- WORK INSTRUCTION -
Write out every record exactly as it appears. Skip the pictures.

- DATA TO USE -
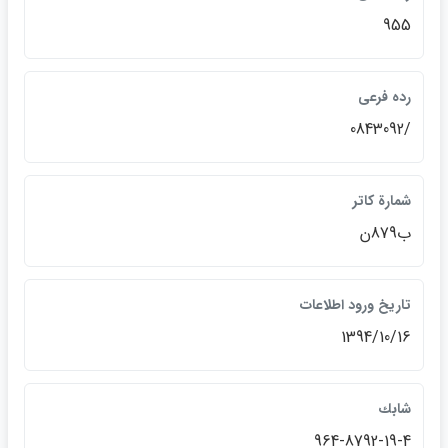
955
رده فرعي
/0843092
شمارة كاتر
ب879ن
تاريخ ورود اطلاعات
1394/10/16
شابك
‎964-8792-19-4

- SOLUTION TO THIS TASK -
955
رده فرعي
/0843092
شمارة كاتر
ب879ن
تاريخ ورود اطلاعات
1394/10/16
شابك
‎964-8792-19-4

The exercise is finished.